Open Datasets Yes We begin with a synthetic dataset that reports gene regulatory dynamics (Gao et al., 2016). We then assess the performance on two large-scale MD simulation datasets, including epidermal growth factor receptor (EGFR) mutant dynamics (Zhu et al., 2021) and G protein-coupled receptors (GPCR) dynamics (Rodr ıguez-Espigares et al., 2020). More details on dataset construction can be found in Appendix B. We download our data from the GPCRmd (http://gpcrmd.org/) (Rodr ıguez Espigares et al., 2020) database
Dataset Splits Yes We employ a five-fold cross-validation strategy for training our model. In contrast to conventional random division, we take the temporal nature of the trajectory data into consideration for data partition. Specifically, each trajectory is divided into 5 groups with the same time interval according to its temporal order. Subsequently, we further partition the data within each group into five folds. The validation set is constructed by selecting one fold from each group and is employed for model selection, while the remaining four folds within each group are gathered to form the training set. This process is repeated five times sequentially, resulting in the creation of the five-fold cross-validation dataset. Moreover, for each running, we evaluate the prediction accuracy of our method on an independent unseen test set and report the averaged results.
Hardware Specification No The paper does not provide specific details about the hardware used, such as CPU or GPU models, processor types, or memory specifications. It only mentions general computing environments like "CPU and GPU" in the context of a third-party library.

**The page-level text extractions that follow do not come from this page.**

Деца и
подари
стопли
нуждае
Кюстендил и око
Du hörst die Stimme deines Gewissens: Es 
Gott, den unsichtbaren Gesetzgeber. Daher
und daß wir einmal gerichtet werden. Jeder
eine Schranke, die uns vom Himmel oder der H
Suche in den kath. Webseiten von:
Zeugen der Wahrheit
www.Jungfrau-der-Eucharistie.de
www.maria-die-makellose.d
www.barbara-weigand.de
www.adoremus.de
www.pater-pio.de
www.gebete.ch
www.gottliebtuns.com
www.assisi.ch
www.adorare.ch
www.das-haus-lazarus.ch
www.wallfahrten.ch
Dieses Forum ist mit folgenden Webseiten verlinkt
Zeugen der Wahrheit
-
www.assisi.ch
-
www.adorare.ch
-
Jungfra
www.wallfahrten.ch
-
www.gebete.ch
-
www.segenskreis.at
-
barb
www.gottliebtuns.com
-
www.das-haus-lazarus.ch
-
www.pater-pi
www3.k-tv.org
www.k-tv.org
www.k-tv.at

Software Dependencies No The paper mentions "Signatory" and the "Amber software suite" with "Ff99SB and gaff force fields" but does not specify version numbers for these software components. It also mentions "Adam" optimizer but no version.
Experiment Setup Yes The coefficients of loss terms are set as λ1 = 1, λ2 = 0.01, and λ3 = 10. We optimize our model using Adam with an initial learning rate of 5e-4 and a weight decay of 1e-4. We set the scaling parameters as λ1 = 1, λ2 = 0.01, and λ3 = 10. The model is trained for 200 epochs with an initial learning rate 5e-5 and a weight decay of 1e-5.